**Description of the task:** Everything from the opening line of the records below up to and including the line containing "Fig. 1 Process" should be retyped exactly, minus the pictures.

=== Information provided ===

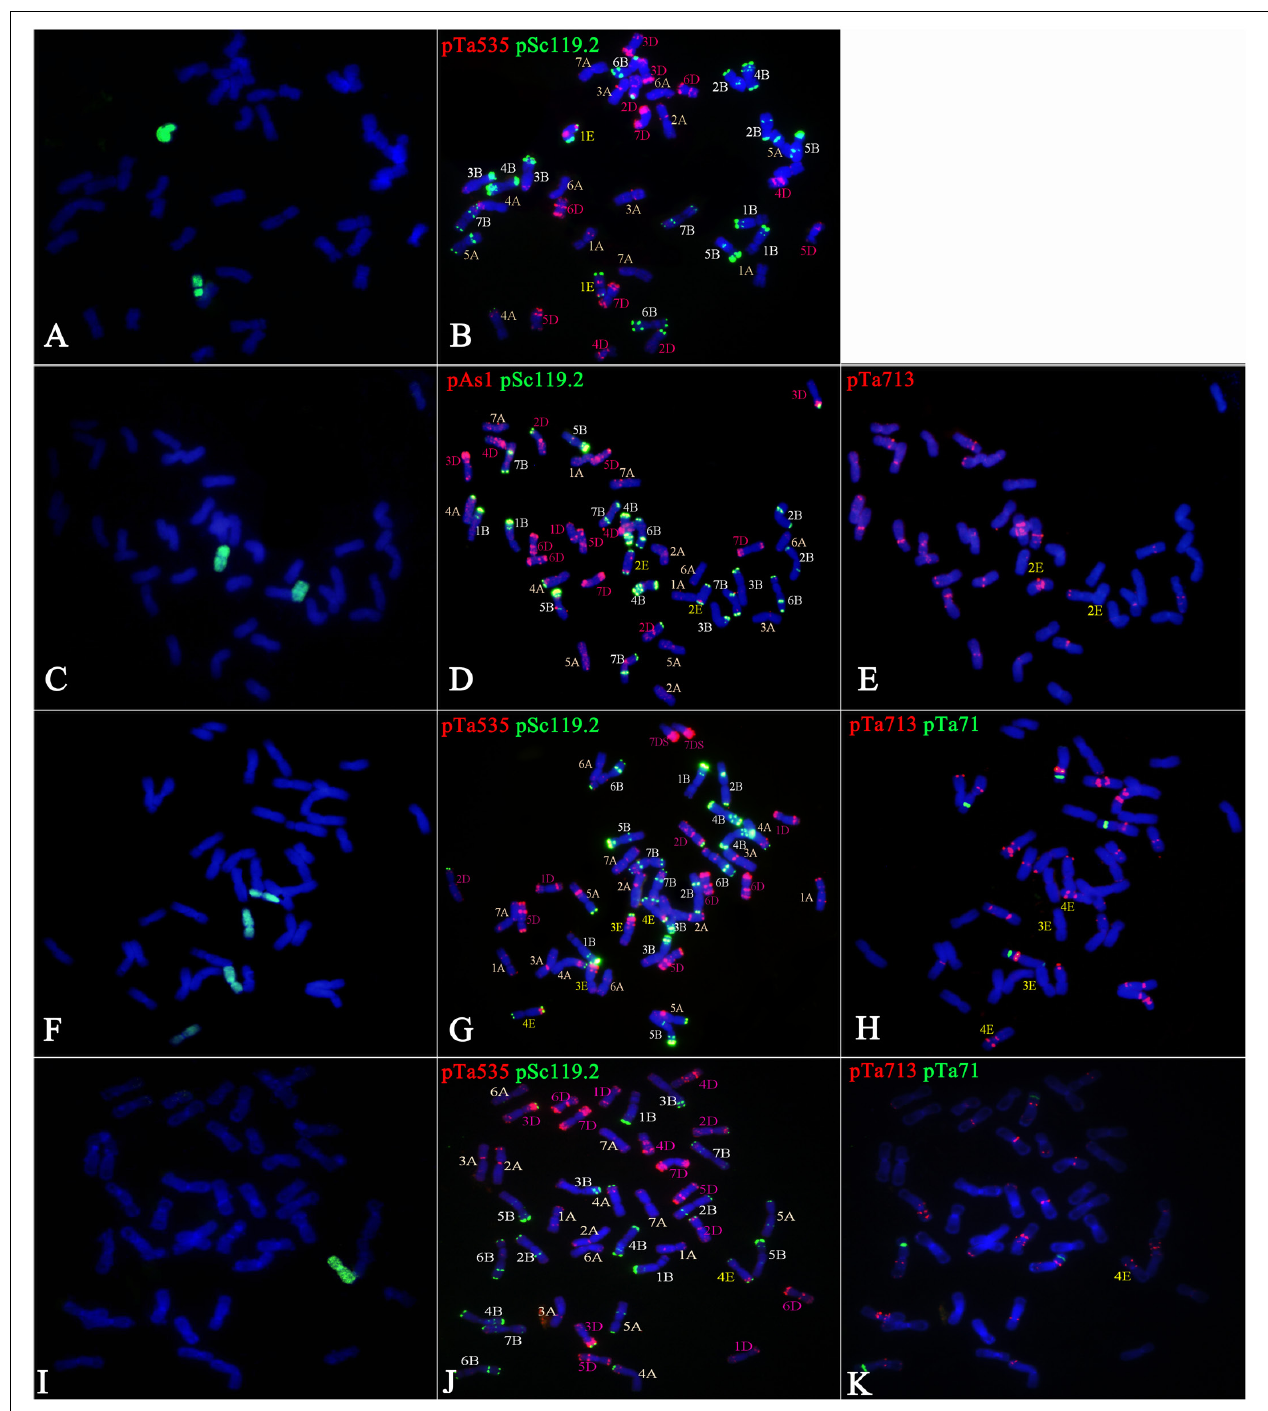
FIGURE 4 | Chromosome identification of hybrid progenies. Images on the right of each panel show FISH results using pSc119.2 (green), pTa535 (red), pAs1 (red), pTa713 (red), and pTa71 (green), and those on the left show corresponding GISH patterns. Chromosomes in blue and green are wheat and Th. elongatum chromosomes in the GISH patterns, respectively. (A,B) Line K16-712-1-2 had a complete set of 28 A/B chromosomes, 12 D (2D-6D) chromosomes, and a pair of 1E chromosomes. (C–E) Line K16-681-4 had 13 A (lacking one 3A), 16 B (four 7B), 13 D (lacking one 1D), and one pair of 2E chromosomes. (F–H) Line K16-562-3 had all 28 A/B chromosomes, 10 D (1D, 2D, 5D, 6D, and 7D) chromosomes, and a pair each of 3E and 4E chromosomes. (I–K) Line K17-1089-1 had a complete set of 42 A/B/D chromosomes and one 4E chromosomes.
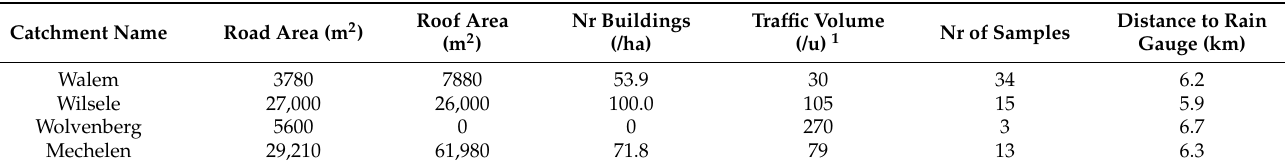
Table 1. Details of the catchments.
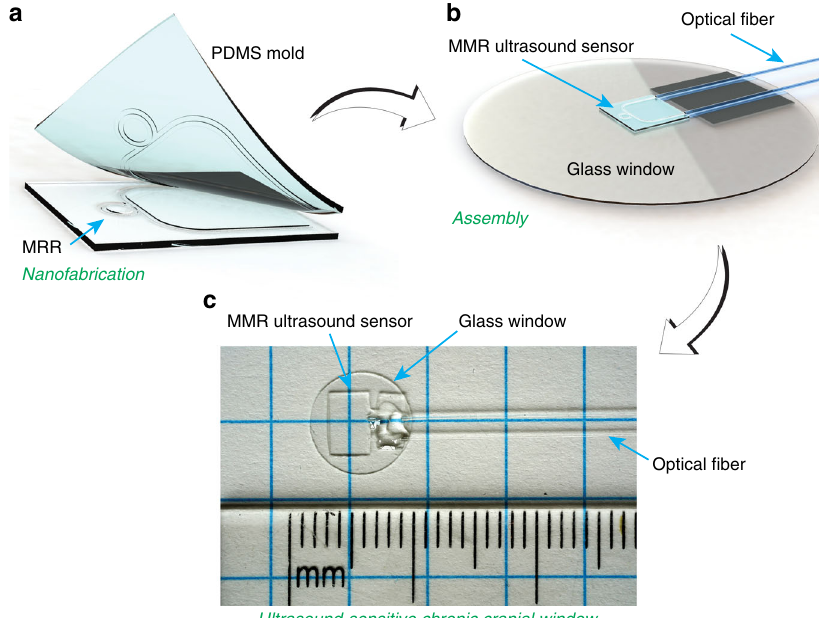
Fig. 1 Process to fabricate usCCW: ( a ) Nanofabrication of MRR on transparent substrate using sNIL process; ( b ) assembling an MRR-based ultrasonic detector with matching optical fi bers, onto a circular cover slide (8 mm in diameter); and ( c ) fi nally assembled usCCW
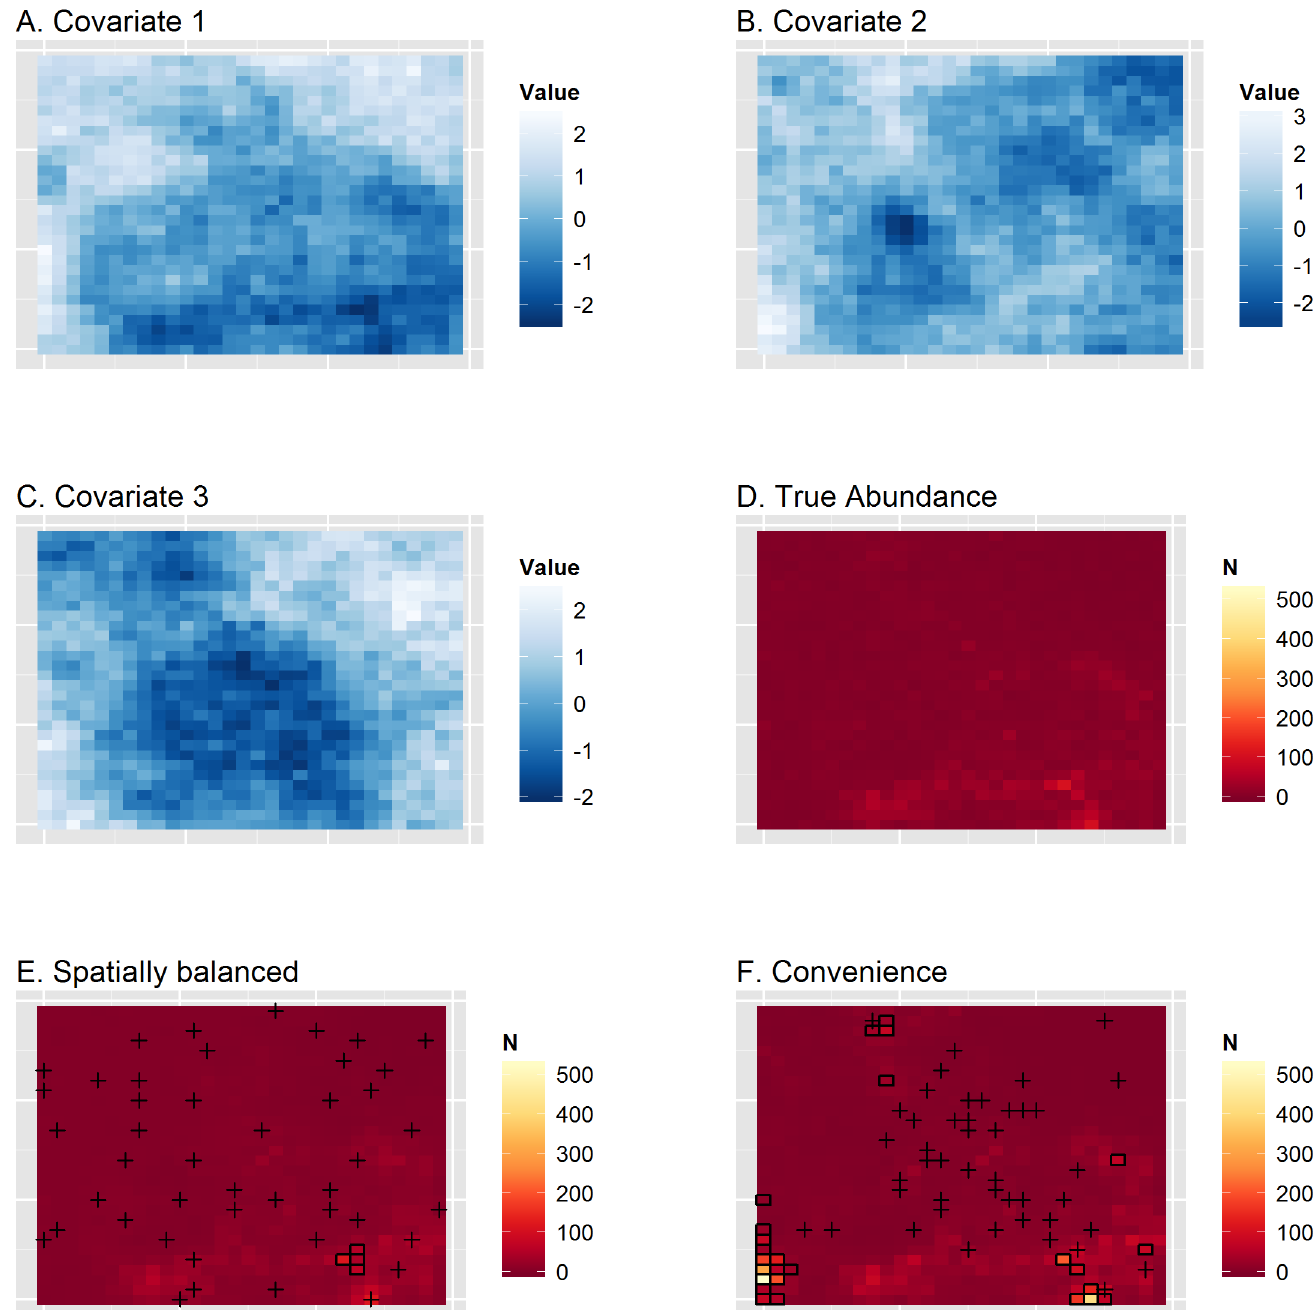
Fig 2. Depiction of a single simulation replicate where problematic extrapolation occurs. Panels (A-C) give simulated covariate values, panel D gives true animal abundance, (E) gives estimated abundance from a GLM run on count data from a spatially balanced survey design, and (F) gives abundance from a GLM applied to count data from a convenience survey. In (E-F), predictions outside the gIVH are represented by black boxes, and sampling locations are represented with an x. For the convenience sample, there was considerable positive bias, particularly in cells outside of the gIVH. In this case, the median posterior abundance prediction for the entire survey area is 57% greater than true abundance when inference is made to the whole study area. When inference is restricted to cells within the gIVH, median posterior abundance is 16% greater than true abundance.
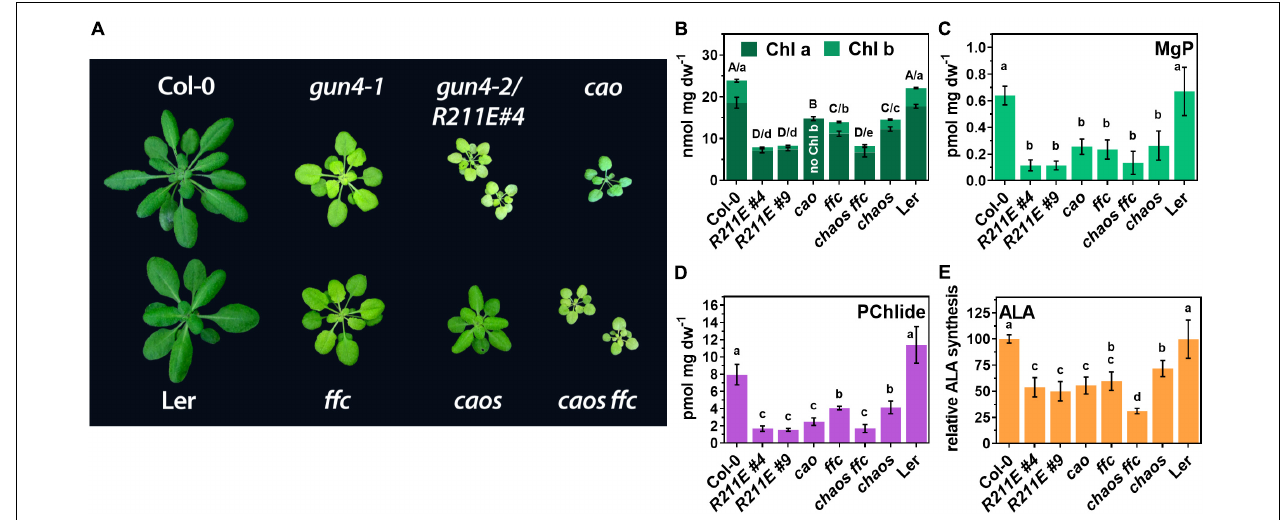
FIGURE 6 | Comparison of gun4 mutants with mutants impaired in the accumulation of photosynthesis proteins. (A) Phenotype of 6-week old WT (Col-0) and mutant plants grown on soil under short-day conditions at 100 µ mol photons – 2 s – 1 . In addition to gun4-1 and the gun4-2/R211E mutant, single and double mutants for the chloroplast signal recognition particle (cpSRP) 43 ( chaos ) and cpSRP54 ( ffc ) and the knock out mutant for the chlorophyll a oxygenase ( cao ) are shown. Chaos mutant is in Ler background. (B) Chl a and b, (C) MgP, (D) PChlide content, and (E) ALA-synthesis capacity in 21 days old plants grown in short-day (SD). Significance groups (* p < 0.05) were calculated using one-way ANOVA and Turkey’s multiple comparison test with n ≥ 5 replicates from two independent experiments. Values are given as the mean ± S.D.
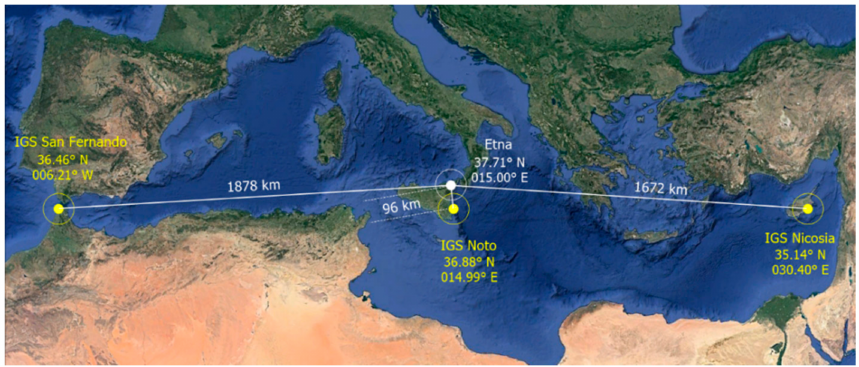
Figure 4. Geographical positions of IGS Noto, IGS San Fernando and IGS Nicosia in relation to the location of Etna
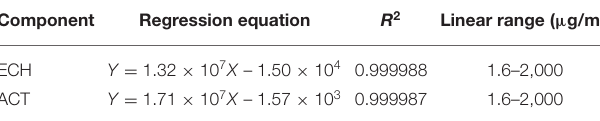
TABLE 2 | Calibration curves of ECH and ACT.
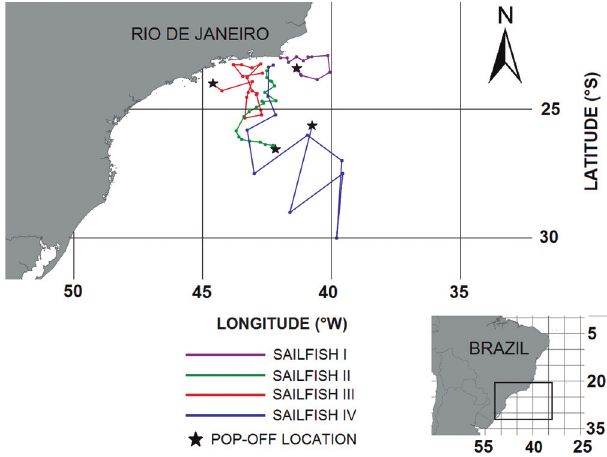
Fig. 4. Most-probable tracks for sailfish I, II, III, and IV fitted with Kalman Filter State-Space Model.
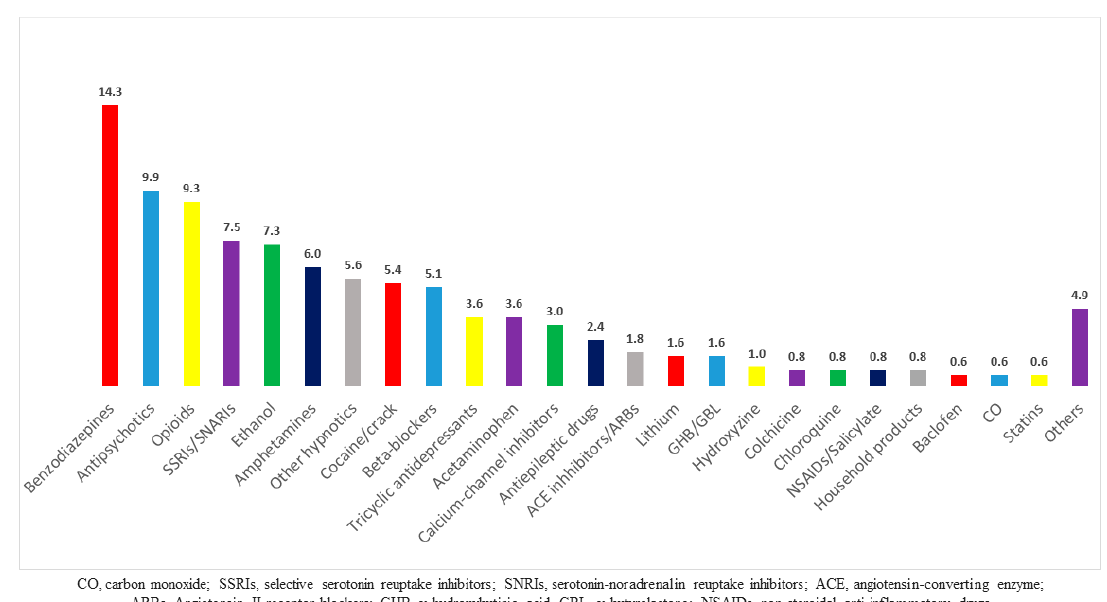
Figure 1. Toxicants involved in the poisonings with rhabdomyolysis based on the medical history (with their respective percentages noted above the bars).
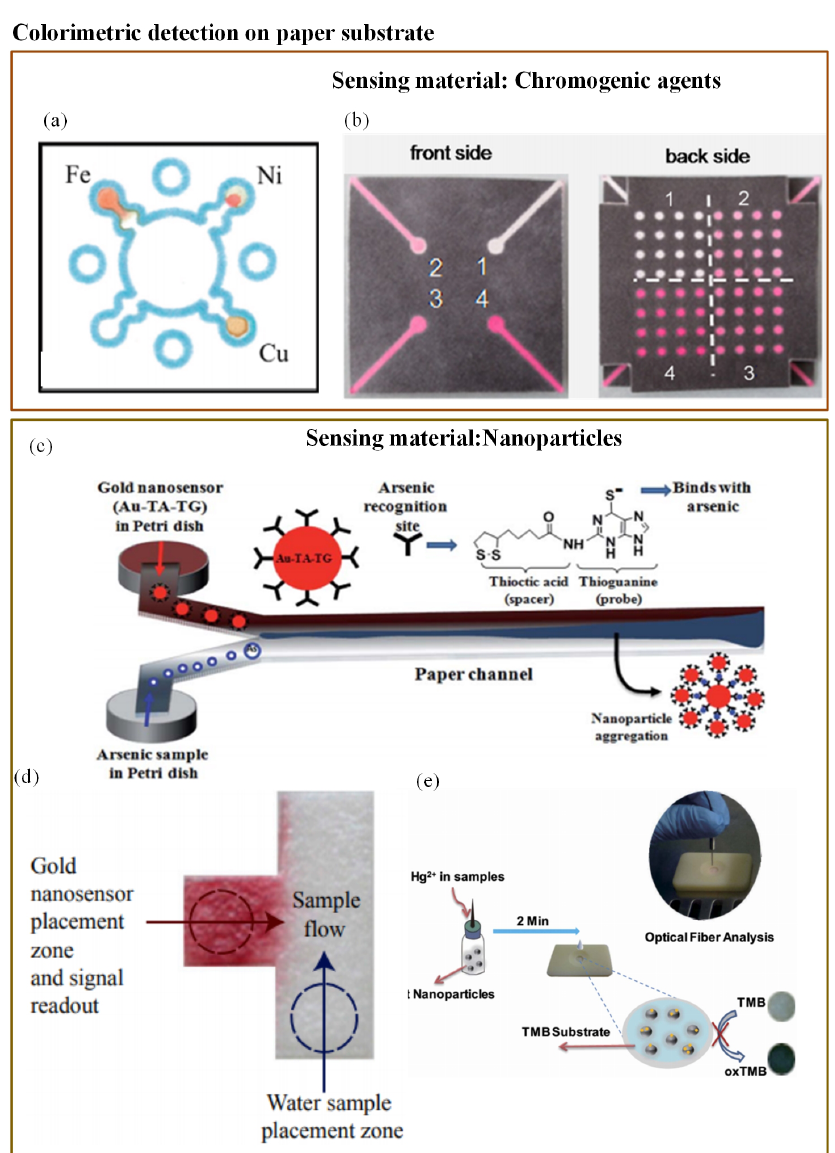
Figure 7. ( a ) Wax-printed µ PADs for colorimetric detection of Fe, Cu, and Ni [172]; ( b ) 3-D paper microfluidics for metal ion detection [138]; ( c ) working principle of As(III) detector based on modified AuNP [141]; ( d ) T-shaped µ PAD with functionalized AuNp for As(III) detection [142]; and ( e ) rapid detection of Pb 2+ with MUA-modified AuNP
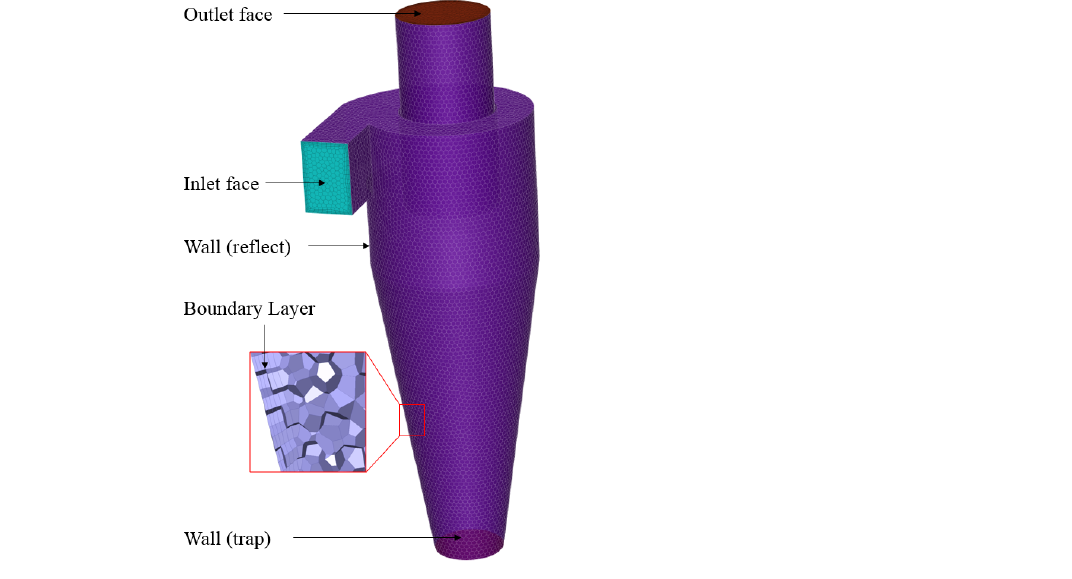
Figure 3. The shape and distribution of elements in the computational domain.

===

**Answer below:**
FIGURE 4 | Chromosome identification of hybrid progenies. Images on the right of each panel show FISH results using pSc119.2 (green), pTa535 (red), pAs1 (red), pTa713 (red), and pTa71 (green), and those on the left show corresponding GISH patterns. Chromosomes in blue and green are wheat and Th. elongatum chromosomes in the GISH patterns, respectively. (A,B) Line K16-712-1-2 had a complete set of 28 A/B chromosomes, 12 D (2D-6D) chromosomes, and a pair of 1E chromosomes. (C–E) Line K16-681-4 had 13 A (lacking one 3A), 16 B (four 7B), 13 D (lacking one 1D), and one pair of 2E chromosomes. (F–H) Line K16-562-3 had all 28 A/B chromosomes, 10 D (1D, 2D, 5D, 6D, and 7D) chromosomes, and a pair each of 3E and 4E chromosomes. (I–K) Line K17-1089-1 had a complete set of 42 A/B/D chromosomes and one 4E chromosomes.
Table 1. Details of the catchments.
Fig. 1 Process to fabricate usCCW: ( a ) Nanofabrication of MRR on transparent substrate using sNIL process; ( b ) assembling an MRR-based ultrasonic detector with matching optical fi bers, onto a circular cover slide (8 mm in diameter); and ( c ) fi nally assembled usCCW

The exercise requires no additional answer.